National Green Hydrogen Mission:
- India has set its sight on becoming energy independent by 2047 and achieving Net Zero by 2070.
- To achieve this target, increasing renewable energy use across all economic spheres is central to India's Energy Transition.
- Green Hydrogen is considered a promising alternative for enabling this transition.
- Hydrogen can be utilized for long-duration storage of renewable energy, replacement of fossil fuels in industry, clean transportation, and potentially also for decentralized power generation, aviation, and marine transport.
- The National Green Hydrogen Mission was approved with the intended objectives of:
- Making India a leading producer and supplier of Green Hydrogen in the world
- Creation of export opportunities for Green Hydrogen and its derivatives
- Reduction in dependence on imported fossil fuels and feedstock
- Development of indigenous manufacturing capabilities
- Attracting investment and business opportunities for the industry
- Creating opportunities for employment and economic development
- Supporting R&D projects
Mission outcomes:
The mission outcomes projected by 2030 are:
- Development of green hydrogen production capacity of at least 5 MMT (Million Metric Tonne) per annum with an associated renewable energy capacity addition of about 125 GW in the country
- Over Eight lakh crore in total investments
- Creation of over Six lakh jobs
- Cumulative reduction in fossil fuel imports over Rs. One lakh crore
- Abatement of nearly 50 MMT of annual greenhouse gas emissions
Editorials
Context:
The Prime Minister has often mentioned that one of the biggest secrets behind India’s spectacular and widely acknowledged rise is the nation’s young demography. But there is a silent predator which could sink the India’s story i.e. the growing drug culture.
The drug menace amongst Youth
- Readily available drugs: The increasing drug threat among youth is characterized by the widespread availability of substances ranging from marijuana to potent opioids.
- Seen amongst youngsters and teenagers: The menace is particularly alarming as it targets children as young as 14, with dealers operating around schools and colleges, ensuring easy access.

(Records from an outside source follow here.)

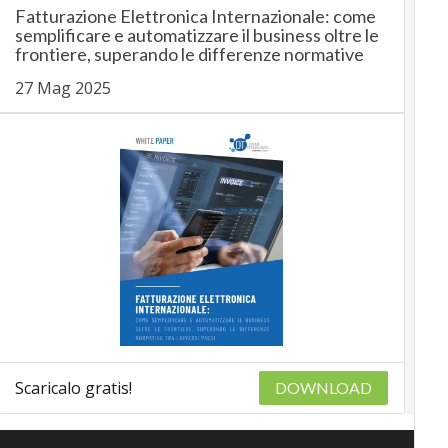
Fatturazione Elettronica Internazionale: come
semplificare e automatizzare il business oltre le
frontiere, superando le differenze normative
27 Mag 2025
Scaricalo gratis!
DOWNLOAD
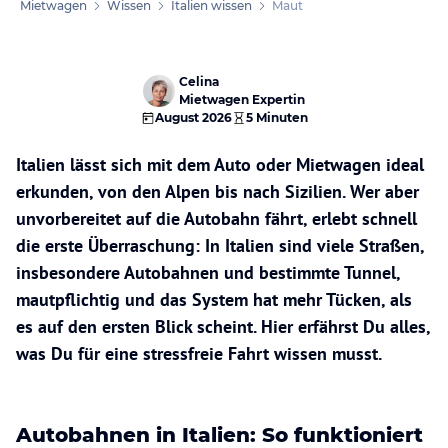
Mietwagen
Wissen
Italien wissen
Maut
Celina
Mietwagen Expertin
August 2026
5 Minuten
Italien lässt sich mit dem Auto oder Mietwagen ideal
erkunden, von den Alpen bis nach Sizilien. Wer aber
unvorbereitet auf die Autobahn fährt, erlebt schnell
die erste Überraschung: In Italien sind viele Straßen,
insbesondere Autobahnen und bestimmte Tunnel,
mautpflichtig und das System hat mehr Tücken, als
es auf den ersten Blick scheint. Hier erfährst Du alles,
was Du für eine stressfreie Fahrt wissen musst.
Autobahnen in Italien: So funktioniert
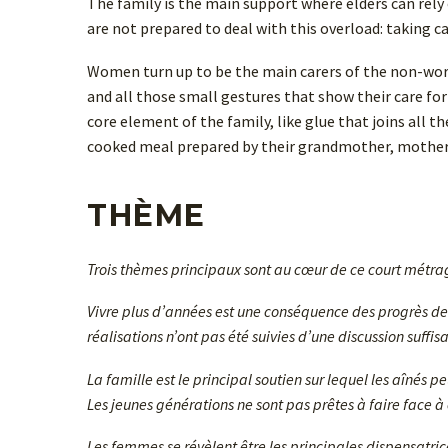
The family is the main support where elders can rely 
are not prepared to deal with this overload: taking ca
Women turn up to be the main carers of the non-work
and all those small gestures that show their care 
core element of the family, like glue that joins all
cooked meal prepared by their grandmother, mother 
THÈME
Trois thèmes principaux sont au cœur de ce court métrage
Vivre plus d’années est une conséquence des progrès d
réalisations n’ont pas été suivies d’une discussion suffi
La famille est le principal soutien sur lequel les aînés 
Les jeunes générations ne sont pas prêtes à faire face à 
Les femmes se révèlent être les principales dispensatric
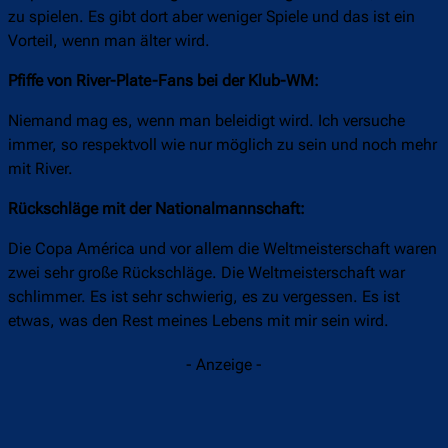
zu spielen. Es gibt dort aber weniger Spiele und das ist ein
Vorteil, wenn man älter wird.
Pfiffe von River-Plate-Fans bei der Klub-WM:
Niemand mag es, wenn man beleidigt wird. Ich versuche
immer, so respektvoll wie nur möglich zu sein und noch mehr
mit River.
Rückschläge mit der Nationalmannschaft:
Die Copa América und vor allem die Weltmeisterschaft waren
zwei sehr große Rückschläge. Die Weltmeisterschaft war
schlimmer. Es ist sehr schwierig, es zu vergessen. Es ist
etwas, was den Rest meines Lebens mit mir sein wird.
- Anzeige -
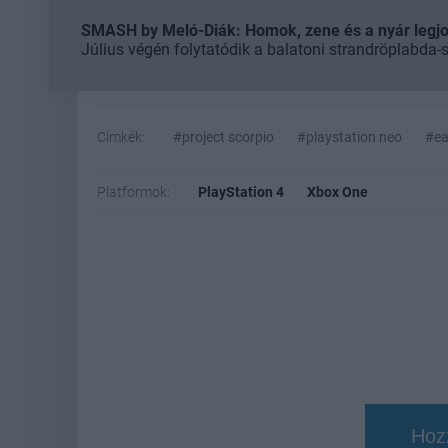
SMASH by Meló-Diák: Homok, zene és a nyár legjob
Július végén folytatódik a balatoni strandröplabda-
Címkék:
#project scorpio
#playstation neo
#e
Platformok:
PlayStation 4
Xbox One
Hoz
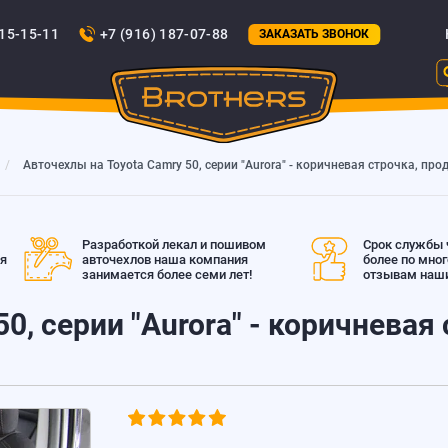
815-15-11
+7 (916) 187-07-88
ЗАКАЗАТЬ ЗВОНОК
Авточехлы на Toyota Camry 50, серии "Aurora" - коричневая строчка, п
Разработкой лекал и пошивом
Срок службы ч
ая
авточехлов наша компания
более по мно
занимается более семи лет!
отзывам наши
0, серии "Aurora" - коричневая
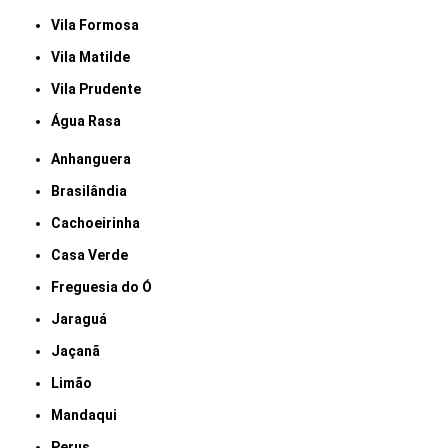
Vila Formosa
Vila Matilde
Vila Prudente
Água Rasa
Anhanguera
Brasilândia
Cachoeirinha
Casa Verde
Freguesia do Ó
Jaraguá
Jaçanã
Limão
Mandaqui
Perus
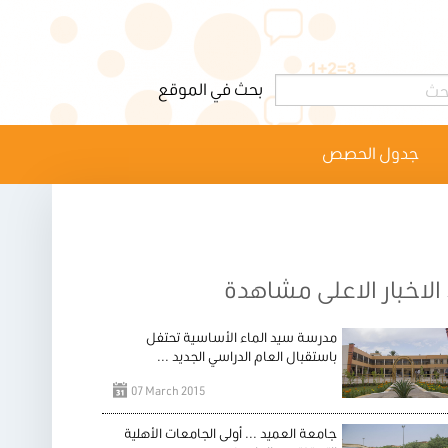
جدول الحصص
الاخبار الاعلى مشاهدة
مدرسة سيد الماء الأساسية تحتفل
باستقبال العام الدراسي الجديد ...
07 March 2015
جامعة العميد ... أولى الجامعات الأهلية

- Lack of scrutiny: Dangerous party drugs like methamphetamine and are readily accessible, even though recent seizures suggest a grim scenario of manufacturing and distribution, endangering the youth across the nation.
Forms of addictives consumed
- Methamphetamine-one of major drug consumed: The escalating drug menace, particularly methamphetamine, poses severe risks to Indian society, with widespread availability and ease of access.
- Alarming cities: Major cities like Mumbai, Bengaluru, and Delhi-NCR face alarming drug proliferation, targeting youth through schools, nightlife, and paan shops.
- Increasing addiction cases: The crisis extends to Kashmir, indicating a challenge greater than militancy, with a surge in addiction cases. Urgent, coordinated action is essential for prevention.
Steps can be taken
- Strengthen drug laws: Like Singapore, India should also make strict laws with stringent penalties, including exemplary punishment, as proposed under the new Bharatiya Nyay Sanhita.
- Special Bodies made: Establish joint task forces of Narcotics Control Bureau and local police to dismantle drug cartels, targeting all levels of operation.
- Conducting Campaigns and awareness: Launch awareness campaigns with celebrity involvement, backed by a helpline for anonymous reporting, to curb drug proliferation.